Yemen’s warring factions have agreed on an agenda for UN-backed peace negotiations, following heavy pressure from world powers.
The talks to end fighting between the Iran-allied Houthis and supporters of Saudi-backed President Abd-Rabbu Mansour Hadi started last week but were suspended on Sunday amid bickering about flights over Yemen by the Saudi-led coalition, which the Houthis say is a violation of the April 10 truce.
Differences over the agenda had made it difficult for the two sides to start real negotiations to end the 13-month war that has killed more than 6200 people, wounded more than 35,000 and displaced more than 2.5 million people.
The two sides agreed last week to a five-point agenda outlined by the UN special envoy to Yemen, Ismail Ould Cheikh Ahmed, but remained divided over whether to start with a unity government or focus on a Houthi withdrawal.
Kuwait’s Emir Sheikh Sabah al-Ahmad al-Sabah, whose country is hosting the talks, waded into the dispute, helping to smooth differences over the truce and over the agenda, delegates said.
The return to talks followed strong pressure from the five permanent members of the UN Security Council.

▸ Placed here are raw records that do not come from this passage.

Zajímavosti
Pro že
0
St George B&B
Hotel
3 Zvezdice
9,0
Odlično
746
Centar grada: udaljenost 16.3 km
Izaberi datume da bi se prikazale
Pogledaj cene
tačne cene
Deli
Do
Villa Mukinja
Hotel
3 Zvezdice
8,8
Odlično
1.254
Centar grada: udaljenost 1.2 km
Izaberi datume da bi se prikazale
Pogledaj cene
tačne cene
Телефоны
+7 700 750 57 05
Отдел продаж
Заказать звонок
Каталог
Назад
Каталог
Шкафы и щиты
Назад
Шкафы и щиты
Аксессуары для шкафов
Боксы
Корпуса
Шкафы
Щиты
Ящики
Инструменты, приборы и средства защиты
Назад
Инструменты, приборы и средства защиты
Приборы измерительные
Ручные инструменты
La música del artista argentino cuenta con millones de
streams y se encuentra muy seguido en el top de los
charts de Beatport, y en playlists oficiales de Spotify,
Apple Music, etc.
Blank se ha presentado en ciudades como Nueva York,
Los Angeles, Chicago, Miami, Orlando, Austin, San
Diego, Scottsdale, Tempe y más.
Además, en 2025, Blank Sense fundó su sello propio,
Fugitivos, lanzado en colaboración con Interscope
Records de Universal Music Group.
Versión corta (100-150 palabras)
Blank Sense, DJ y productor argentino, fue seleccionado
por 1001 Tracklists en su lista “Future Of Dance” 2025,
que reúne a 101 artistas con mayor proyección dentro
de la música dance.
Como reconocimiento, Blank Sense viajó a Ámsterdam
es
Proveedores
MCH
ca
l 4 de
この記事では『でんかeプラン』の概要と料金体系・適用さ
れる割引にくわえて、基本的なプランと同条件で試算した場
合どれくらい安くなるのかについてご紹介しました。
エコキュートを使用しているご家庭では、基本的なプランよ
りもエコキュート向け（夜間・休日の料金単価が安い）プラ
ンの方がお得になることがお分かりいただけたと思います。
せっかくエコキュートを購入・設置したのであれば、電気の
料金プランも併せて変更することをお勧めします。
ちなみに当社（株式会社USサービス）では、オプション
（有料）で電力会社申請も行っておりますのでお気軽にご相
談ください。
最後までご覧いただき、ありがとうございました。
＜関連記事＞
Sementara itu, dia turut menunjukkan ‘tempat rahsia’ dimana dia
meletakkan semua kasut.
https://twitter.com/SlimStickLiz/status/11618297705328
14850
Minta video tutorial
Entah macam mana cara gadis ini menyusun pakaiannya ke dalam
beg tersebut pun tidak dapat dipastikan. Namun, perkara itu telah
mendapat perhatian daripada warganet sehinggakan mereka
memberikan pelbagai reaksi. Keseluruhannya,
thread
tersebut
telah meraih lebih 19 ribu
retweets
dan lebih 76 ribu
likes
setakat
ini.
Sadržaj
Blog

“The diplomats were quite tough and used harsh language, telling them that peace in Yemen was important for regional security and that no one would be allowed to leave Kuwait without an agreement,” one source told Reuters.
The stability of Yemen, where al-Qaeda and Islamic State are vying for influence, is of international concern as the country neighbours Saudi Arabia, the world’s top oil exporter, and is also near key shipping lanes.
Hadi supporters, backed by the Saudi-led coalition, have attacked the AQAP stronghold in southern Yemen over the past two days, driving them from the Hadramout provincial capital and from key Arabian Sea ports.